Paskóviza
- Conservation status: Endangered (IUCN 3.1)

Scientific classification
- Kingdom: Animalia
- Phylum: Chordata
- Class: Actinopterygii
- Order: Cypriniformes
- Family: Leuciscidae
- Subfamily: Leuciscinae
- Genus: Telestes
- Species: T. beoticus
- Binomial name: Telestes beoticus (Stephanidis, 1939)
- Synonyms: Rutilus beoticus Stephanidis, 1939 ; Pseudophoxinus beoticus (Stephanidis, 1939) ;

= Paskóviza =

- Authority: (Stephanidis, 1939)
- Conservation status: EN

Species of fish

The paskóviza (Telestes beoticus), or Boeotian riffle dace, is a species of freshwater ray-finned fish belonging to the family Leuciscidae, which includes the daces, Eurasian minnows and related species. This fish is endemic to central mainland Greece.

==Taxonomy==
The paskóviza was first formally described as Rutilus beoticus in 1939 by the Greek ichthyologist Alexander I. Stephanidis with its type locality given as Lake Yliki in Greece. This species is now classified in the genus Telestes which was proposed as a subgenus of Leuciscus in 1840 by Charles Lucien Bonaparte and is classified within the subfamily Leuciscinae in the Family Leuciscidae.

==Etymology==
The paskóviza is a member of the genus Telestes but Bonaparte did not explain the etymology of this name. It may be from teléstēs, Greek for "completer" or "finisher", if this is the case then what the name alludes to is not clear. In 1877 David Starr Jordan said that the name is derived form téleios, which means "perfect" or "spotless", although nothin in Bonaparte's description of the subgenus supports Jordan's view. Telestes was also a king of Corinth who was murdered in 748 B.C.E. and there was a 5th century B.C.E. Greek poet called Telestes too. The specific name, beoticus, means "of Boeotia", the region of Greece that contains the type locality.

==Description==
The paskóviza is told apart from other Telestes daces by the depth of the caudal peduncle, in this species it is depth is slightly less than twice its length; having between 50 and 55 scales along the lateral line; having between 7 and 8 1/2 branched rays in its anal fin; it has an indistinct grey midlateral stripe formed by a dark spot on almost every scale along the sides. This species has a maximum total length of 13 cm.

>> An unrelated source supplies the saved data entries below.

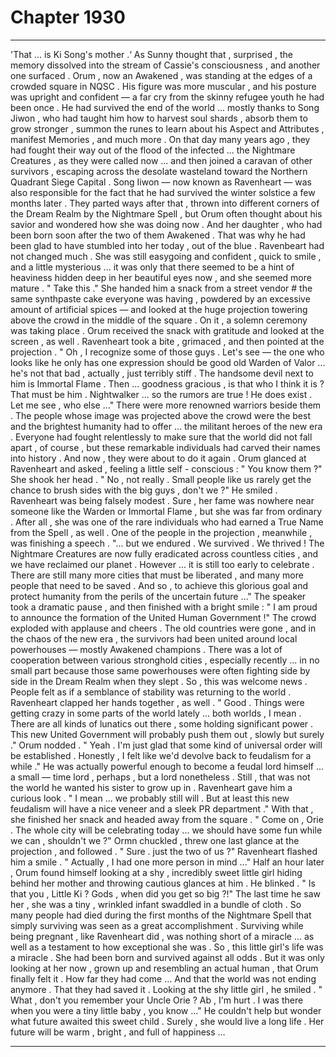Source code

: 
# Chapter 1930


---

'That ... is Ki Song's mother .‘
As Sunny thought that , surprised , the memory dissolved into the stream of Cassie's consciousness , and another one surfaced .
Orum , now an Awakened , was standing at the edges of a crowded square in NQSC . His figure was more muscular , and his posture was upright and confident — a far cry from the skinny refugee youth he had been once .
He had survived the end of the world ... mostly thanks to Song Jiwon , who had taught him how to harvest soul shards , absorb them to grow stronger , summon the runes to learn about his Aspect and Attributes , manifest Memories , and much more .
On that day many years ago , they had fought their way out of the flood of the infected ... the Nightmare Creatures , as they were called now ... and then joined a caravan of other survivors , escaping across the desolate wasteland toward the Northern Quadrant Siege Capital .
Song Iiwon — now known as Ravenheart — was also responsible for the fact that he had survived the winter solstice a few months later . They parted ways after that , thrown into different corners of the Dream Realm by the Nightmare Spell , but Orum often thought about his savior and wondered how she was doing now .
And her daughter , who had been born soon after the two of them Awakened . That was why he had been glad to have stumbled into her today , out of the blue . Ravenbeart had not changed much . She was still easygoing and confident , quick to smile , and a little mysterious ... it was only that there seemed to be a hint of heaviness hidden deep in her beautiful eyes now , and she seemed more mature . " Take this ."
She handed him a snack from a street vendor # the same synthpaste cake everyone was having , powdered by an excessive amount of artificial spices — and looked at the huge projection towering above the crowd in the middle of the square .
On it , a solemn ceremony was taking place .
Orum received the snack with gratitude and looked at the screen , as well . Ravenheart took a bite , grimaced , and then pointed at the projection .
" Oh , I recognize some of those guys . Let's see — the one who looks like he only has one expression should be good old Warden of Valor ... he's not that bad , actually , just terribly stiff . The handsome devil next to him is Immortal Flame . Then ... goodness gracious , is that who I think it is ? That must be him . Nightwalker ... so the rumors are true ! He does exist . Let me see , who else ..." There were more renowned warriors beside them .
The people whose image was projected above the crowd were the best and the brightest humanity had to offer ... the militant heroes of the new era . Everyone had fought relentlessly to make sure that the world did not fall apart , of course , but these remarkable individuals had carved their names into history .
And now , they were about to do it again .
Orum glanced at Ravenheart and asked , feeling a little self - conscious :
" You know them ?"
She shook her head .
" No , not really . Small people like us rarely get the chance to brush sides with the big guys , don't we ?"
He smiled .
Ravenheart was being falsely modest . Sure , her fame was nowhere near someone like the Warden or Immortal Flame , but she was far from ordinary . After all , she was one of the rare individuals who had earned a True Name from the Spell , as well .
One of the people in the projection , meanwhile , was finishing a speech .
"... but we endured . We survived . We thrived ! The Nightmare Creatures are now fully eradicated across countless cities , and we have reclaimed our planet . However ... it is still too early to celebrate . There are still many more cities that must be liberated , and many more people that need to be saved . And so , to achieve this glorious goal and protect humanity from the perils of the uncertain future ..."
The speaker took a dramatic pause , and then finished with a bright smile :
" I am proud to announce the formation of the United Human Government !"
The crowd exploded with applause and cheers .
The old countries were gone , and in the chaos of the new era , the survivors had been united around local powerhouses — mostly Awakened champions . There was a lot of cooperation between various stronghold cities , especially recently ... in no small part because those same powerhouses were often fighting side by side in the Dream Realm when they slept .
So , this was welcome news . People felt as if a semblance of stability was returning to the world .
Ravenheart clapped her hands together , as well .
" Good . Things were getting crazy in some parts of the world lately ... both worlds , I mean . There are all kinds of lunatics out there , some holding significant power . This new United Government will probably push them out , slowly but surely ."
Orum nodded .
" Yeah . I'm just glad that some kind of universal order will be established . Honestly , I felt like we'd devolve back to feudalism for a while ."
He was actually powerful enough to become a feudal lord himself ... a small — time lord , perhaps , but a lord nonetheless . Still , that was not the world he wanted his sister to grow up in .
Ravenheart gave him a curious look .
" I mean ... we probably still will . But at least this new feudalism will have a nice veneer and a sleek PR department ."
With that , she finished her snack and headed away from the square .
" Come on , Orie . The whole city will be celebrating today ... we should have some fun while we can , shouldn't we ?"
Ormn chuckled , threw one last glance at the projection , and followed .
" Sure . just the two of us ?"
Ravenheart flashed him a smile .
" Actually , I had one more person in mind ..."
Half an hour later , Orum found himself looking at a shy , incredibly sweet little girl hiding behind her mother and throwing cautious glances at him .
He blinked .
" Is that you , Little Ki ? Gods , when did you get so big ?!"
The last time he saw her , she was a tiny , wrinkled infant swaddled in a bundle of cloth .
So many people had died during the first months of the Nightmare Spell that simply surviving was seen as a great accomplishment . Surviving while being pregnant , like Ravenheart did , was nothing short of a miracle ... as well as a testament to how exceptional she was .
So , this little girl's life was a miracle . She had been born and survived against all odds .
But it was only looking at her now , grown up and resembling an actual human , that Orum finally felt it .
How far they had come ...
And that the world was not ending anymore .
That they had saved it .
Looking at the shy little girl , he smiled .
" What , don't you remember your Uncle Orie ? Ab , I'm hurt . I was there when you were a tiny little baby , you know ..."
He couldn't help but wonder what future awaited this sweet child .
Surely , she would live a long life . Her future will be warm , bright , and full of happiness …

---

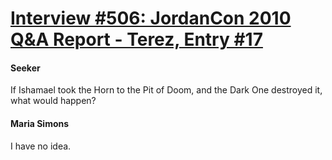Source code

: # [Interview #506: JordanCon 2010 Q&A Report - Terez, Entry #17](https://www.theoryland.com/intvmain.php?i=506#17)

#### Seeker

If Ishamael took the Horn to the Pit of Doom, and the Dark One destroyed it, what would happen?

#### Maria Simons

I have no idea.

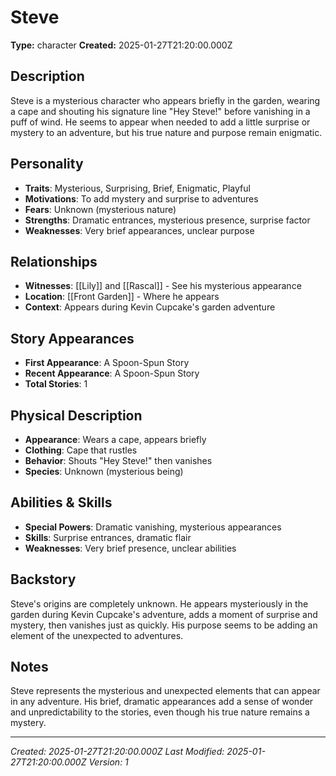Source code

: # Steve

**Type:** character
**Created:** 2025-01-27T21:20:00.000Z

## Description

Steve is a mysterious character who appears briefly in the garden, wearing a cape and shouting his signature line "Hey Steve!" before vanishing in a puff of wind. He seems to appear when needed to add a little surprise or mystery to an adventure, but his true nature and purpose remain enigmatic.

## Personality

- **Traits**: Mysterious, Surprising, Brief, Enigmatic, Playful
- **Motivations**: To add mystery and surprise to adventures
- **Fears**: Unknown (mysterious nature)
- **Strengths**: Dramatic entrances, mysterious presence, surprise factor
- **Weaknesses**: Very brief appearances, unclear purpose

## Relationships

- **Witnesses**: [[Lily]] and [[Rascal]] - See his mysterious appearance
- **Location**: [[Front Garden]] - Where he appears
- **Context**: Appears during Kevin Cupcake's garden adventure

## Story Appearances

- **First Appearance**: A Spoon-Spun Story
- **Recent Appearance**: A Spoon-Spun Story
- **Total Stories**: 1

## Physical Description

- **Appearance**: Wears a cape, appears briefly
- **Clothing**: Cape that rustles
- **Behavior**: Shouts "Hey Steve!" then vanishes
- **Species**: Unknown (mysterious being)

## Abilities & Skills

- **Special Powers**: Dramatic vanishing, mysterious appearances
- **Skills**: Surprise entrances, dramatic flair
- **Weaknesses**: Very brief presence, unclear abilities

## Backstory

Steve's origins are completely unknown. He appears mysteriously in the garden during Kevin Cupcake's adventure, adds a moment of surprise and mystery, then vanishes just as quickly. His purpose seems to be adding an element of the unexpected to adventures.

## Notes

Steve represents the mysterious and unexpected elements that can appear in any adventure. His brief, dramatic appearances add a sense of wonder and unpredictability to the stories, even though his true nature remains a mystery.

---
*Created: 2025-01-27T21:20:00.000Z*
*Last Modified: 2025-01-27T21:20:00.000Z*
*Version: 1*
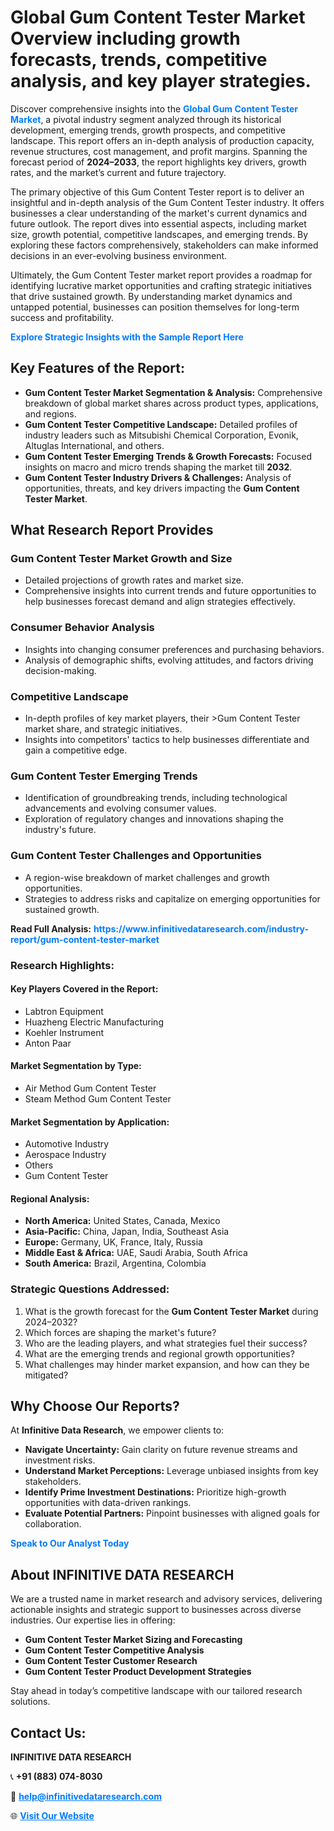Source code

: <h1>Global Gum Content Tester Market Overview including growth forecasts, trends, competitive analysis, and key player strategies.</h1>
<p>
Discover comprehensive insights into the 
<a href="https://www.infinitivedataresearch.com/industry-report/gum-content-tester-market" rel="dofollow" style="color: #007BFF; text-decoration: none;"><strong>Global Gum Content Tester Market</strong></a>, a pivotal industry segment analyzed through its historical development, emerging trends, growth prospects, and competitive landscape. This report offers an in-depth analysis of production capacity, revenue structures, cost management, and profit margins. Spanning the forecast period of <strong>2024–2033</strong>, the report highlights key drivers, growth rates, and the market’s current and future trajectory.
</p>
<p>
The primary objective of this Gum Content Tester report is to deliver an insightful and in-depth analysis of the Gum Content Tester industry. It offers businesses a clear understanding of the market's current dynamics and future outlook. The report dives into essential aspects, including market size, growth potential, competitive landscapes, and emerging trends. By exploring these factors comprehensively, stakeholders can make informed decisions in an ever-evolving business environment.
</p>
<p>
Ultimately, the Gum Content Tester market report provides a roadmap for identifying lucrative market opportunities and crafting strategic initiatives that drive sustained growth. By understanding market dynamics and untapped potential, businesses can position themselves for long-term success and profitability.
</p>
<p>
<a href="https://www.infinitivedataresearch.com/request-sample/reportId=103629" style="color: #007BFF; text-decoration: none;"><strong>Explore Strategic Insights with the Sample Report Here</strong></a>
</p>

<h2>Key Features of the Report:</h2>
<ul>
<li><strong>Gum Content Tester Market Segmentation & Analysis:</strong> Comprehensive breakdown of global market shares across product types, applications, and regions.</li>
<li><strong>Gum Content Tester Competitive Landscape:</strong> Detailed profiles of industry leaders such as Mitsubishi Chemical Corporation, Evonik, Altuglas International, and others.</li>
<li><strong>Gum Content Tester Emerging Trends & Growth Forecasts:</strong> Focused insights on macro and micro trends shaping the market till <strong>2032</strong>.</li>
<li><strong>Gum Content Tester Industry Drivers & Challenges:</strong> Analysis of opportunities, threats, and key drivers impacting the <strong>Gum Content Tester Market</strong>.</li>
</ul>

<h2>What Research Report Provides</h2>
<h3>Gum Content Tester Market Growth and Size</h3>
<ul>
<li>Detailed projections of growth rates and market size.</li>
<li>Comprehensive insights into current trends and future opportunities to help businesses forecast demand and align strategies effectively.</li>
</ul>

<h3>Consumer Behavior Analysis</h3>
<ul>
<li>Insights into changing consumer preferences and purchasing behaviors.</li>
<li>Analysis of demographic shifts, evolving attitudes, and factors driving decision-making.</li>
</ul>

<h3>Competitive Landscape</h3>
<ul>
<li>In-depth profiles of key market players, their >Gum Content Tester market share, and strategic initiatives.</li>
<li>Insights into competitors' tactics to help businesses differentiate and gain a competitive edge.</li>
</ul>

<h3>Gum Content Tester Emerging Trends</h3>
<ul>
<li>Identification of groundbreaking trends, including technological advancements and evolving consumer values.</li>
<li>Exploration of regulatory changes and innovations shaping the industry's future.</li>
</ul>

<h3>Gum Content Tester Challenges and Opportunities</h3>
<ul>
<li>A region-wise breakdown of market challenges and growth opportunities.</li>
<li>Strategies to address risks and capitalize on emerging opportunities for sustained growth.</li>
</ul>
<p><strong>Read Full Analysis:</strong> <a href="https://www.infinitivedataresearch.com/industry-report/gum-content-tester-market" rel="dofollow" style="color: #007BFF; text-decoration: none;"><strong>https://www.infinitivedataresearch.com/industry-report/gum-content-tester-market</strong></a></p>
<h3>Research Highlights:</h3>
<h4>Key Players Covered in the Report:</h4>
<ul><li>Labtron Equipment</li><li>Huazheng Electric Manufacturing</li><li>Koehler Instrument</li><li>Anton Paar</li></ul>
<h4>Market Segmentation by Type:</h4>
<ul><li>Air Method Gum Content Tester</li><li>Steam Method Gum Content Tester</li></ul>
<h4>Market Segmentation by Application:</h4>
<ul><li>Automotive Industry</li><li>Aerospace Industry</li><li>Others</li><li>Gum Content Tester</li></ul>

<h4>Regional Analysis:</h4>
<ul>
<li><strong>North America:</strong> United States, Canada, Mexico</li>
<li><strong>Asia-Pacific:</strong> China, Japan, India, Southeast Asia</li>
<li><strong>Europe:</strong> Germany, UK, France, Italy, Russia</li>
<li><strong>Middle East & Africa:</strong> UAE, Saudi Arabia, South Africa</li>
<li><strong>South America:</strong> Brazil, Argentina, Colombia</li>
</ul>

<h3>Strategic Questions Addressed:</h3>
<ol>
<li>What is the growth forecast for the <strong>Gum Content Tester Market</strong> during 2024–2032?</li>
<li>Which forces are shaping the market's future?</li>
<li>Who are the leading players, and what strategies fuel their success?</li>
<li>What are the emerging trends and regional growth opportunities?</li>
<li>What challenges may hinder market expansion, and how can they be mitigated?</li>
</ol>

<h2>Why Choose Our Reports?</h2>
<p>At <strong>Infinitive Data Research</strong>, we empower clients to:</p>
<ul>
<li><strong>Navigate Uncertainty:</strong> Gain clarity on future revenue streams and investment risks.</li>
<li><strong>Understand Market Perceptions:</strong> Leverage unbiased insights from key stakeholders.</li>
<li><strong>Identify Prime Investment Destinations:</strong> Prioritize high-growth opportunities with data-driven rankings.</li>
<li><strong>Evaluate Potential Partners:</strong> Pinpoint businesses with aligned goals for collaboration.</li>
</ul>
<p><a href="https://www.infinitivedataresearch.com/industry-report/gum-content-tester-market" rel="dofollow" style="color: #007BFF; text-decoration: none;"><strong>Speak to Our Analyst Today</strong></a></p>

<h2>About INFINITIVE DATA RESEARCH</h2>
<p>We are a trusted name in market research and advisory services, delivering actionable insights and strategic support to businesses across diverse industries. Our expertise lies in offering:</p>
<ul>
<li><strong>Gum Content Tester Market Sizing and Forecasting</strong></li>
<li><strong>Gum Content Tester Competitive Analysis</strong></li>
<li><strong>Gum Content Tester Customer Research</strong></li>
<li><strong>Gum Content Tester Product Development Strategies</strong></li>
</ul>
<p>Stay ahead in today’s competitive landscape with our tailored research solutions.</p>

<h2>Contact Us:</h2>
<p><strong>INFINITIVE DATA RESEARCH</strong></p>
<p>📞 <strong>+91 (883) 074-8030</strong></p>
<p>📧 <strong><a href="mailto:help@infinitivedataresearch.com" style="color: #007BFF;">help@infinitivedataresearch.com</a></strong></p>
<p>🌐 <strong><a href="https://www.infinitivedataresearch.com" rel="dofollow" style="color: #007BFF;">Visit Our Website</a></strong></p>
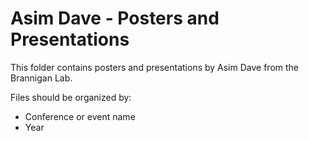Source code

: # Asim Dave - Posters and Presentations

This folder contains posters and presentations by Asim Dave from the Brannigan Lab.

Files should be organized by:
- Conference or event name
- Year

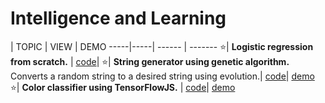 # Intelligence and Learning

 | TOPIC | VIEW | DEMO
 -----|-----| ------ | -------
:star:| **Logistic regression from scratch.** | [code](./machine%20learning%20algorithms/Logistic_Regression_using_Gradient_Descent.ipynb)|
:star:| **String generator using genetic algorithm.** Converts a random string to a desired string using evolution.| [code](./string%20generator%20using%20genetic%20algorithm/)| [demo]()
:star:| **Color classifier using TensorFlowJS.** | [code](./color%20classifier%20using%20Tensorflow.js/)| [demo]()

==Distribution and habitat==
The paskóviza is endemic to Greece where it is found in the catchments of the Asopos and Cephissus rivers, including Lakes Yliki and Paralimni. It probably inhabited the now drained Lake Copais before its drainage in the late 19th Century. This species occurs in the perennial reaches of rivers, streams fed by springs and in drainage canals, it prfers to be close to or within cover auch as submerged or riparian vegetation and woody structures. Lake populations are thought to live in the littoral zones of lakes.

==Conservation==
The paskóviza is classified as Endangered by the International Union for Conservation of Nature. The threats to this species include pollution, water abstraction and anthropogenic habitat modification.